Composition de la Cour lors du délibéré : - Françoise CARRIER, président, - Florence PAPIN, conseiller, - Michel FICAGNA, conseiller
Arrêt contradictoire rendu publiquement par mise à disposition au greffe de la cour d'appel, les parties en ayant été préalablement avisées dans les conditions prévues à l'article 450 alinéa 2 du code de procédure civile, Signé par Françoise CARRIER, président, et par Myriam MEUNIER, greffier, auquel la minute a été remise par le magistrat signataire.
EXPOSÉ DU LITIGE (N.B. : mention ne figurant pas sur l’original)
EXPOSÉ DE L'AFFAIRE :
Monsieur et Madame Y. ont conclu un contrat de garde-meubles et de transport maritime par conteneur avec la société CROWN WORLDWIDE le 27 juillet 2011.

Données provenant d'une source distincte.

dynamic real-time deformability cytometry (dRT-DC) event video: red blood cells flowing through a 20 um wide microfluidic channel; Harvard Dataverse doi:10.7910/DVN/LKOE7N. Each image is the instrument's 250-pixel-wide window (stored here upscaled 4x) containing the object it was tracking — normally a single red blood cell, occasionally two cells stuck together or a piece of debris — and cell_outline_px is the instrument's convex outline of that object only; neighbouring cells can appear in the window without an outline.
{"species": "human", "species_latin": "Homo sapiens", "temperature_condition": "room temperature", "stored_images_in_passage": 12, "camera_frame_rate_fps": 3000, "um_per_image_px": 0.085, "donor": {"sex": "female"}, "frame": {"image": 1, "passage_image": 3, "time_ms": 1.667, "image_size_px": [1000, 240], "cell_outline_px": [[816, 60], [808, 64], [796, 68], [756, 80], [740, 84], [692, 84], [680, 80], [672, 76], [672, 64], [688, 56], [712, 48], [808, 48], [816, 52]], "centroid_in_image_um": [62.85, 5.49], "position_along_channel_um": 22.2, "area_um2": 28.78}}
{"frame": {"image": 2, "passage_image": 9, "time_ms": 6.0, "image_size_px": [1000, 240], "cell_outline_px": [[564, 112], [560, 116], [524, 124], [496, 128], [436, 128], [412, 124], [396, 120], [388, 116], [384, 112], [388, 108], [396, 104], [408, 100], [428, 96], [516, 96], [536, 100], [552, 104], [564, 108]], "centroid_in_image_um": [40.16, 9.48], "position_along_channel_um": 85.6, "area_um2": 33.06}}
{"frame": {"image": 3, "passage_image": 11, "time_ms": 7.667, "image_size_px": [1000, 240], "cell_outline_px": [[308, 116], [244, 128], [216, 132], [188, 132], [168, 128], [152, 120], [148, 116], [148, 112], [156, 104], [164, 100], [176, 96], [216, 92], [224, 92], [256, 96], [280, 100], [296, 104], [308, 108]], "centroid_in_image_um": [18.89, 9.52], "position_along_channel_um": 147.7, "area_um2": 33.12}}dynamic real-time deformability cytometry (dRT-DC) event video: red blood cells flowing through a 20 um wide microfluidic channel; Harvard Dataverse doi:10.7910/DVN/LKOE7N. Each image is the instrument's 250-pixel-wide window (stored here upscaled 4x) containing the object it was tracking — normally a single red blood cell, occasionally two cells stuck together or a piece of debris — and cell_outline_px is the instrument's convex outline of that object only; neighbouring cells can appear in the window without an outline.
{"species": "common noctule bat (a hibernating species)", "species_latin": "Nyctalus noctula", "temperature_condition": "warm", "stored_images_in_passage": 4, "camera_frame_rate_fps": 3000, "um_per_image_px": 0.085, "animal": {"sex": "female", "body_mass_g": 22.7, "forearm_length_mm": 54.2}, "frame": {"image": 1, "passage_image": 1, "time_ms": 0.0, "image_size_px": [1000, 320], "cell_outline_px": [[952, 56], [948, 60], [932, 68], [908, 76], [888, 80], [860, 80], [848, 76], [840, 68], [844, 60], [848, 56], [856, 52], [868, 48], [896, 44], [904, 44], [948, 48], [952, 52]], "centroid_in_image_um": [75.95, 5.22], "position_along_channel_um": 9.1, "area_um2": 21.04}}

Une partie des biens des époux Y. devait être transférée par voie maritime à [ville] en Arabie Saoudite où les époux Y. allaient s'installer pour des raisons professionnelles.

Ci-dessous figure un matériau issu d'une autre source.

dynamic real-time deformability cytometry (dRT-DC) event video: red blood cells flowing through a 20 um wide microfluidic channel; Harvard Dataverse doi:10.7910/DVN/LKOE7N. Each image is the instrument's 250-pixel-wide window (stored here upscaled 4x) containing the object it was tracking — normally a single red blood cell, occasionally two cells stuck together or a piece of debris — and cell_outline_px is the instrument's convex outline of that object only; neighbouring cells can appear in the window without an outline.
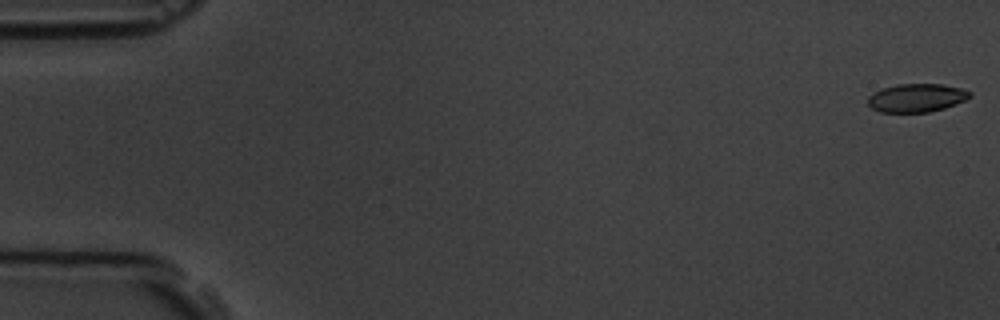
{"species": "common noctule bat (a hibernating species)", "species_latin": "Nyctalus noctula", "temperature_condition": "room temperature", "stored_images_in_passage": 5, "camera_frame_rate_fps": 3000, "um_per_image_px": 0.085, "animal": {"sex": "male", "body_mass_g": 19.5, "forearm_length_mm": 54.6}, "frame": {"image": 1, "passage_image": 1, "time_ms": 0.0, "image_size_px": [1000, 320], "cell_outline_px": [[972, 96], [956, 104], [944, 108], [928, 112], [880, 112], [872, 108], [868, 104], [868, 96], [872, 92], [896, 84], [944, 84], [960, 88], [972, 92]], "centroid_in_image_um": [77.9, 8.31], "position_along_channel_um": 7.1, "area_um2": 16.88}}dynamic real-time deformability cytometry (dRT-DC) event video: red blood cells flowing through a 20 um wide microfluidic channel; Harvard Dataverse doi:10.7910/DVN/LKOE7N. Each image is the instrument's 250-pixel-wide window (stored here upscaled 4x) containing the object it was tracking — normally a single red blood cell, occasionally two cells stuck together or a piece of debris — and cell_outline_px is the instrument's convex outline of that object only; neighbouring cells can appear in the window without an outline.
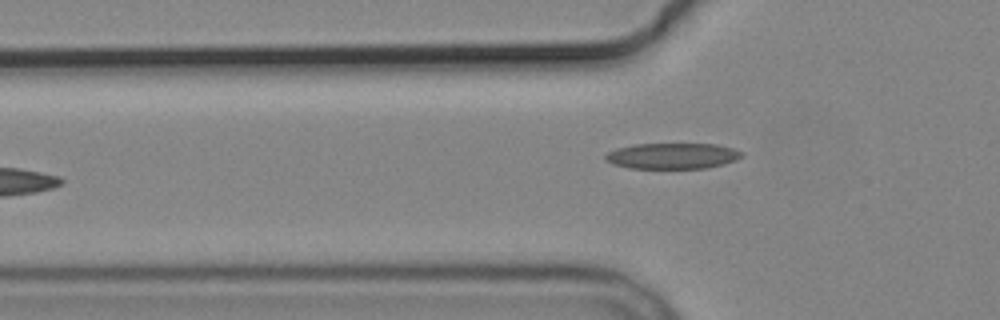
{"species": "common noctule bat (a hibernating species)", "species_latin": "Nyctalus noctula", "temperature_condition": "cold", "stored_images_in_passage": 5, "camera_frame_rate_fps": 3000, "um_per_image_px": 0.085, "animal": {"sex": "male", "body_mass_g": 19.2, "forearm_length_mm": 51.8}, "frame": {"image": 1, "passage_image": 5, "time_ms": 4.667, "image_size_px": [1000, 320], "cell_outline_px": [[744, 156], [736, 160], [724, 164], [708, 168], [628, 168], [612, 164], [604, 160], [604, 156], [608, 152], [616, 148], [632, 144], [716, 144], [732, 148], [744, 152]], "centroid_in_image_um": [57.15, 13.25], "position_along_channel_um": 68.7, "area_um2": 20.75}}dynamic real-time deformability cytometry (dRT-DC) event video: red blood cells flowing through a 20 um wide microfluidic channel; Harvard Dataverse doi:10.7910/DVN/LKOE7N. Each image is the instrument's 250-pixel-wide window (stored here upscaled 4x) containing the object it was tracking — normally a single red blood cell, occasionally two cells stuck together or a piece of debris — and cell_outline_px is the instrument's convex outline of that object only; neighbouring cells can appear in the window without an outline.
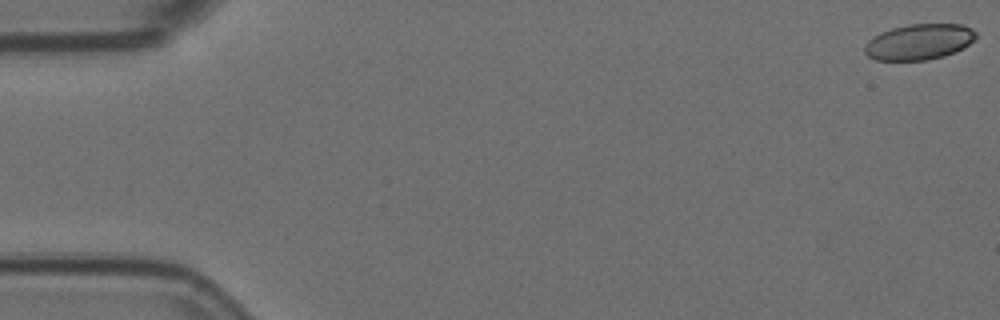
{"species": "Egyptian fruit bat (a non-hibernating species)", "species_latin": "Rousettus aegyptiacus", "temperature_condition": "room temperature", "stored_images_in_passage": 9, "camera_frame_rate_fps": 3000, "um_per_image_px": 0.085, "animal": {"sex": "female"}, "frame": {"image": 1, "passage_image": 1, "time_ms": 0.0, "image_size_px": [1000, 320], "cell_outline_px": [[976, 36], [968, 44], [944, 56], [928, 60], [876, 60], [868, 56], [864, 52], [864, 44], [868, 40], [880, 32], [892, 28], [908, 24], [964, 24], [972, 28], [976, 32]], "centroid_in_image_um": [78.08, 3.55], "position_along_channel_um": 6.9, "area_um2": 23.12}}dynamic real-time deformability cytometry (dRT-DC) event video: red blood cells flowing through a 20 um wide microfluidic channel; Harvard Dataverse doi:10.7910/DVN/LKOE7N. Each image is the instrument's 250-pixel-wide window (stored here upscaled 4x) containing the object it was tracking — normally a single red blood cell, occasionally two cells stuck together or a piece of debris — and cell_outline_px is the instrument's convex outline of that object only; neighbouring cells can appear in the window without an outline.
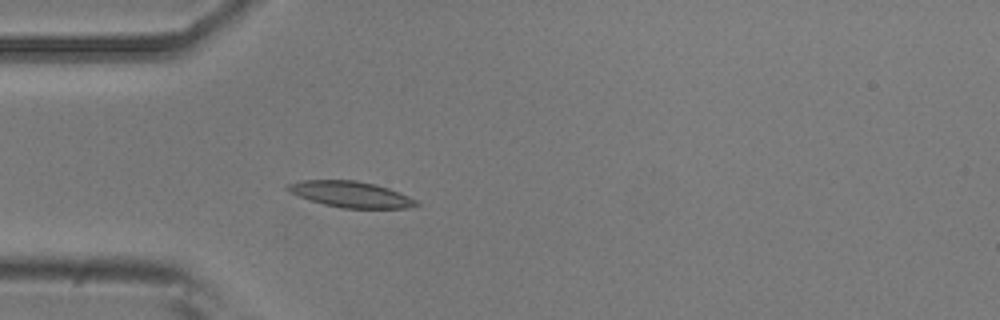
{"species": "common noctule bat (a hibernating species)", "species_latin": "Nyctalus noctula", "temperature_condition": "room temperature", "stored_images_in_passage": 4, "camera_frame_rate_fps": 3000, "um_per_image_px": 0.085, "animal": {"sex": "male", "body_mass_g": 20.5, "forearm_length_mm": 52.5}, "frame": {"image": 1, "passage_image": 4, "time_ms": 1.0, "image_size_px": [1000, 320], "cell_outline_px": [[420, 204], [408, 208], [340, 208], [324, 204], [288, 192], [284, 188], [288, 184], [300, 180], [356, 180], [376, 184], [388, 188], [408, 196], [416, 200]], "centroid_in_image_um": [29.8, 16.51], "position_along_channel_um": 55.2, "area_um2": 19.42}}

L'autre partie des meubles devait être stockée en France dans un garde-meubles dont le coût restait à la charge des époux Y.
[minute page 3] Ce contrat était assorti d'une assurance « PROGRAMME CROWNCARE ».
Un incendie est survenu le 30 juillet 2012 dans les locaux de la société CROWN WORLDWIDE situés à [ville S.] où étaient stockés les biens des époux Y.
L'intégralité des biens confiés par les époux Y. à la société CROWN WORLWIDE a ainsi été détruite, y compris les meubles placés dans le conteneur destiné au transport maritime, qui se trouvait également entreposé dans ces locaux au moment du sinistre.
Les époux Y. ont accepté un règlement provisionnel à hauteur de 50.741 euros de la part de la société CROWN WORLDWIDE.
Estimant cette indemnisation insuffisante, par exploit en date du 22 mai 2013, Monsieur et Madame Y. ont assigné la société CROWN WORLDWIDE SAS devant le tribunal de grande instance de Lyon.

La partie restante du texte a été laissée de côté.